- **REQUIREMENT**: Turn the lines of the listing below, from its first line through the line that contains "Silva | NIF:213221179", into a numbered list, leaving out any blank lines.

- **PROVIDED INFORMATION**:
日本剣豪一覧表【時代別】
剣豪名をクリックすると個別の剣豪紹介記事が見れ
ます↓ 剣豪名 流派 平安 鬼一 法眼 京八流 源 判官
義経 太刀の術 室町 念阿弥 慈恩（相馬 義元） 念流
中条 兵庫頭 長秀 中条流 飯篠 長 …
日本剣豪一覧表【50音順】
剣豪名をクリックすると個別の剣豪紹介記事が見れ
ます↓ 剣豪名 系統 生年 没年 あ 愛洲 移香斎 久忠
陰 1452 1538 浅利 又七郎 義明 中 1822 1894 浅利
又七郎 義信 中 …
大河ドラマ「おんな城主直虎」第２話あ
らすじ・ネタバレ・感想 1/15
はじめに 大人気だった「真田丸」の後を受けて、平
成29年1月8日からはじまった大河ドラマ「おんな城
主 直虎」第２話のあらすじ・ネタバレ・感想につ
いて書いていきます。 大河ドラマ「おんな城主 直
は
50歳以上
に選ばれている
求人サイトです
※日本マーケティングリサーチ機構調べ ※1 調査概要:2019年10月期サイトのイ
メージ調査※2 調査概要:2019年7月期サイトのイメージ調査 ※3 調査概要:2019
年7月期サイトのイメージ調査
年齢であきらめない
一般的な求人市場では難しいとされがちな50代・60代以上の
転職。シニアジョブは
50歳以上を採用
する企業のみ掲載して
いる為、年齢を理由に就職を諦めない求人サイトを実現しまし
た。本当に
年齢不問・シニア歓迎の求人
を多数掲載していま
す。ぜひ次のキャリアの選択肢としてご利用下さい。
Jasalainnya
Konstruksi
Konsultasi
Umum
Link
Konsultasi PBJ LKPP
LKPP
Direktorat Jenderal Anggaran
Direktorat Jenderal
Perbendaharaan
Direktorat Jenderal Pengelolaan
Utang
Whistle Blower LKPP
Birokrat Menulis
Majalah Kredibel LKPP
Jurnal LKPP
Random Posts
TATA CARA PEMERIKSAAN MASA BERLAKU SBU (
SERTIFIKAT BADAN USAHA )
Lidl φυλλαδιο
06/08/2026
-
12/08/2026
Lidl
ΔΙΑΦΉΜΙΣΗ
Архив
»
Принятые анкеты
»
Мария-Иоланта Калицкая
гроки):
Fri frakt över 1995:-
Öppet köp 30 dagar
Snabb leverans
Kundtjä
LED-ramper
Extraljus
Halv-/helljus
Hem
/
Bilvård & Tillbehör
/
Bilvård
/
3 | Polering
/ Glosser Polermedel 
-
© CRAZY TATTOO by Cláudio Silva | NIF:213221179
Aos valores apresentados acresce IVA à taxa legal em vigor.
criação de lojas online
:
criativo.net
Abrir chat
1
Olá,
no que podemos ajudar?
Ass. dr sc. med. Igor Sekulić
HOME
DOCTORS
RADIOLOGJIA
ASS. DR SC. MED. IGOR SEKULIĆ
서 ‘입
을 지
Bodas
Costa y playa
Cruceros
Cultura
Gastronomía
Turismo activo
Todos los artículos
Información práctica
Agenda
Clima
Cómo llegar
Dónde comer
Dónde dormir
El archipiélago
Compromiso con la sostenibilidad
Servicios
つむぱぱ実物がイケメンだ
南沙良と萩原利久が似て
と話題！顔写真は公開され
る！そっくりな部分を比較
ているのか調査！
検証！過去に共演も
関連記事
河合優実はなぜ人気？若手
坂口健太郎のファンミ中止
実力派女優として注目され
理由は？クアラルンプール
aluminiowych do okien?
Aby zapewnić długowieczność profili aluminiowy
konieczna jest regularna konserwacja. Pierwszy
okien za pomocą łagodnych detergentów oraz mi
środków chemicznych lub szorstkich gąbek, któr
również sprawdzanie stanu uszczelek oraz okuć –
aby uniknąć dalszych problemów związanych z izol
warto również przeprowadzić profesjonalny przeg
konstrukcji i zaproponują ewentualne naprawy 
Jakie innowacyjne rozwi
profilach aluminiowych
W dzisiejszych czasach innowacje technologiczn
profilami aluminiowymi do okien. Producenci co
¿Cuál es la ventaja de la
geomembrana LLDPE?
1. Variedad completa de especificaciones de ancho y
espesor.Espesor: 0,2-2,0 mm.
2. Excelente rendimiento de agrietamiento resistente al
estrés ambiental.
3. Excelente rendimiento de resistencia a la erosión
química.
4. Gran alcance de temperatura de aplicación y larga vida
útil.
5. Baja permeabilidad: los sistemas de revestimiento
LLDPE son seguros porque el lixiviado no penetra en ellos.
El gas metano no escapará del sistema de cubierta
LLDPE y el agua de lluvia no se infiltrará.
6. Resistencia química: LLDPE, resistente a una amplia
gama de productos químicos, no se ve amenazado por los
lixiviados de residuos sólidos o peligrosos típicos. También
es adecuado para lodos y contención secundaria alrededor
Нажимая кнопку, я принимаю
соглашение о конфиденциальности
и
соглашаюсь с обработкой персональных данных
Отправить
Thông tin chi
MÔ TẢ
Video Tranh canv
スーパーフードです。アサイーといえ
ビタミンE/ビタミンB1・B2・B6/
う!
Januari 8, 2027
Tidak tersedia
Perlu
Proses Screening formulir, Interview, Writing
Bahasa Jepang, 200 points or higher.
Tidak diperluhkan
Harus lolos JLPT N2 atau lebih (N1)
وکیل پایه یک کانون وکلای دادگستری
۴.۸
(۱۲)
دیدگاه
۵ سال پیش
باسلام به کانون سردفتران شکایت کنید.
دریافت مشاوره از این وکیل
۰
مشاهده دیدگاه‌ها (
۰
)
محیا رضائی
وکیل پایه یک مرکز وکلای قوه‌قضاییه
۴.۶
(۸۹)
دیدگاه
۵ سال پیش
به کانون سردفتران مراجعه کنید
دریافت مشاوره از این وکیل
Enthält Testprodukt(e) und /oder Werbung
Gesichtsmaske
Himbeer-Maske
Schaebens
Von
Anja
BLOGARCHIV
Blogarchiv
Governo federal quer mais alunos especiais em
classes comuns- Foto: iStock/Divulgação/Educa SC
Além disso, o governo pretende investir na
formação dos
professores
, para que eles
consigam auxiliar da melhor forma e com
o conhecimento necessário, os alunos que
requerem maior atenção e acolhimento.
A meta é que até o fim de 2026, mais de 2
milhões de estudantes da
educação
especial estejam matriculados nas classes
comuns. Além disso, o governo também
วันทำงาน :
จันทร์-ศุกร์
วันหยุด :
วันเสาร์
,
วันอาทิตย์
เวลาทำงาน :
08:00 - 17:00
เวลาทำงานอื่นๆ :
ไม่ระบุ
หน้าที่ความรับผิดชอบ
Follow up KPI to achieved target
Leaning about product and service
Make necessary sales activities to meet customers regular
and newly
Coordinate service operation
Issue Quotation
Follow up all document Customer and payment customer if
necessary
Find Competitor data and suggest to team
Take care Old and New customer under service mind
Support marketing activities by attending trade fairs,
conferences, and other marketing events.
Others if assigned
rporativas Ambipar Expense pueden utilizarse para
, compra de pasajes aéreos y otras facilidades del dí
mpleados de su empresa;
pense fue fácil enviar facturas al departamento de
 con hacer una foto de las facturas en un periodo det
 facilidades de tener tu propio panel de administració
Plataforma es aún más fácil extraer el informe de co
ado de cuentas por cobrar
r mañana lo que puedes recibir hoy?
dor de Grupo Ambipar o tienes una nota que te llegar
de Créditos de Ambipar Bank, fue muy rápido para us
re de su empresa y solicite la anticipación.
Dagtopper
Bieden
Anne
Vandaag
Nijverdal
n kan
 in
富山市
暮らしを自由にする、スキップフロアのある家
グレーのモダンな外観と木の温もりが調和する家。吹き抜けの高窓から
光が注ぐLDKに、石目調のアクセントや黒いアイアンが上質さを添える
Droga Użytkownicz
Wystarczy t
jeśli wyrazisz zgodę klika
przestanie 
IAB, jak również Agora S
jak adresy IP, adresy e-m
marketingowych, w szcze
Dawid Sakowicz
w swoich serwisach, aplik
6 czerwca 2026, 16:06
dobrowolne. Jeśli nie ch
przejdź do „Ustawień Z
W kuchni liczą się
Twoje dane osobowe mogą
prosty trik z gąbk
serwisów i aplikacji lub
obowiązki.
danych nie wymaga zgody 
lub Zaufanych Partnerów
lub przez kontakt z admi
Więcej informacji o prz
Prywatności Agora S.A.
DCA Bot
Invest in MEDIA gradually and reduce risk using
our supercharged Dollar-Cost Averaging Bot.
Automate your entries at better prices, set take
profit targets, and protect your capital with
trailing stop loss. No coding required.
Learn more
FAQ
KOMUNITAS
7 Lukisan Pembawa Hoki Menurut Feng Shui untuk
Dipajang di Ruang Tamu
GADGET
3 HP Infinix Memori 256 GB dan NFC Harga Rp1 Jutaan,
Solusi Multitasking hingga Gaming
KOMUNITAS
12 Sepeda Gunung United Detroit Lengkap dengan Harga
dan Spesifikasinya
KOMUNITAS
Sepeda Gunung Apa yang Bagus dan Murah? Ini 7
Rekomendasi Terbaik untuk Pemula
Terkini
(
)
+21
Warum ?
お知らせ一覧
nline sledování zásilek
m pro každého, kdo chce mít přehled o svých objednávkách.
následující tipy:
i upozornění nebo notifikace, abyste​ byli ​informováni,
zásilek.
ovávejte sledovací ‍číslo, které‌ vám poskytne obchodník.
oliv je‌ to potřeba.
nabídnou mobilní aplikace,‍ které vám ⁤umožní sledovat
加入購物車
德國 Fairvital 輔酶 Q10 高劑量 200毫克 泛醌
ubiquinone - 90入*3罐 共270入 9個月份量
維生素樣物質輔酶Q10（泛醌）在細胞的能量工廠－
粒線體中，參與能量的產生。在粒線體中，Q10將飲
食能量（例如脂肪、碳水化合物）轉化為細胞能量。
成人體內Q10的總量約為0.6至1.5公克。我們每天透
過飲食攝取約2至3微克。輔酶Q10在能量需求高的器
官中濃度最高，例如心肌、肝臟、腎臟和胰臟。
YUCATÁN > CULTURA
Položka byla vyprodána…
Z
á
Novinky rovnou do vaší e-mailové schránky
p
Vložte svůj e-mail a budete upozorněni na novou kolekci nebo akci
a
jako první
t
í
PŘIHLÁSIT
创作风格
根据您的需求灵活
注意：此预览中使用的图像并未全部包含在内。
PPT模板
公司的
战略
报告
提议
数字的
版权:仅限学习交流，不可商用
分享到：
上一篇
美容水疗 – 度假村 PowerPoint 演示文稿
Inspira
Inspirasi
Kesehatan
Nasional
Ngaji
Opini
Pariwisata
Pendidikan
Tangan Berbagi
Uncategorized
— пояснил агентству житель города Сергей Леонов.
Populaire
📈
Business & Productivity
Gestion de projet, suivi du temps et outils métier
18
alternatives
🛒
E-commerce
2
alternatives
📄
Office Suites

- **RESULT**:
1. 日本剣豪一覧表【時代別】
2. 剣豪名をクリックすると個別の剣豪紹介記事が見れ
3. ます↓ 剣豪名 流派 平安 鬼一 法眼 京八流 源 判官
4. 義経 太刀の術 室町 念阿弥 慈恩（相馬 義元） 念流
5. 中条 兵庫頭 長秀 中条流 飯篠 長 …
6. 日本剣豪一覧表【50音順】
7. 剣豪名をクリックすると個別の剣豪紹介記事が見れ
8. ます↓ 剣豪名 系統 生年 没年 あ 愛洲 移香斎 久忠
9. 陰 1452 1538 浅利 又七郎 義明 中 1822 1894 浅利
10. 又七郎 義信 中 …
11. 大河ドラマ「おんな城主直虎」第２話あ
12. らすじ・ネタバレ・感想 1/15
13. はじめに 大人気だった「真田丸」の後を受けて、平
14. 成29年1月8日からはじまった大河ドラマ「おんな城
15. 主 直虎」第２話のあらすじ・ネタバレ・感想につ
16. いて書いていきます。 大河ドラマ「おんな城主 直
17. は
18. 50歳以上
19. に選ばれている
20. 求人サイトです
21. ※日本マーケティングリサーチ機構調べ ※1 調査概要:2019年10月期サイトのイ
22. メージ調査※2 調査概要:2019年7月期サイトのイメージ調査 ※3 調査概要:2019
23. 年7月期サイトのイメージ調査
24. 年齢であきらめない
25. 一般的な求人市場では難しいとされがちな50代・60代以上の
26. 転職。シニアジョブは
27. 50歳以上を採用
28. する企業のみ掲載して
29. いる為、年齢を理由に就職を諦めない求人サイトを実現しまし
30. た。本当に
31. 年齢不問・シニア歓迎の求人
32. を多数掲載していま
33. す。ぜひ次のキャリアの選択肢としてご利用下さい。
34. Jasalainnya
35. Konstruksi
36. Konsultasi
37. Umum
38. Link
39. Konsultasi PBJ LKPP
40. LKPP
41. Direktorat Jenderal Anggaran
42. Direktorat Jenderal
43. Perbendaharaan
44. Direktorat Jenderal Pengelolaan
45. Utang
46. Whistle Blower LKPP
47. Birokrat Menulis
48. Majalah Kredibel LKPP
49. Jurnal LKPP
50. Random Posts
51. TATA CARA PEMERIKSAAN MASA BERLAKU SBU (
52. SERTIFIKAT BADAN USAHA )
53. Lidl φυλλαδιο
54. 06/08/2026
55. -
56. 12/08/2026
57. Lidl
58. ΔΙΑΦΉΜΙΣΗ
59. Архив
60. »
61. Принятые анкеты
62. »
63. Мария-Иоланта Калицкая
64. гроки):
65. Fri frakt över 1995:-
66. Öppet köp 30 dagar
67. Snabb leverans
68. Kundtjä
69. LED-ramper
70. Extraljus
71. Halv-/helljus
72. Hem
73. /
74. Bilvård & Tillbehör
75. /
76. Bilvård
77. /
78. 3 | Polering
79. / Glosser Polermedel 
80. -
81. © CRAZY TATTOO by Cláudio Silva | NIF:213221179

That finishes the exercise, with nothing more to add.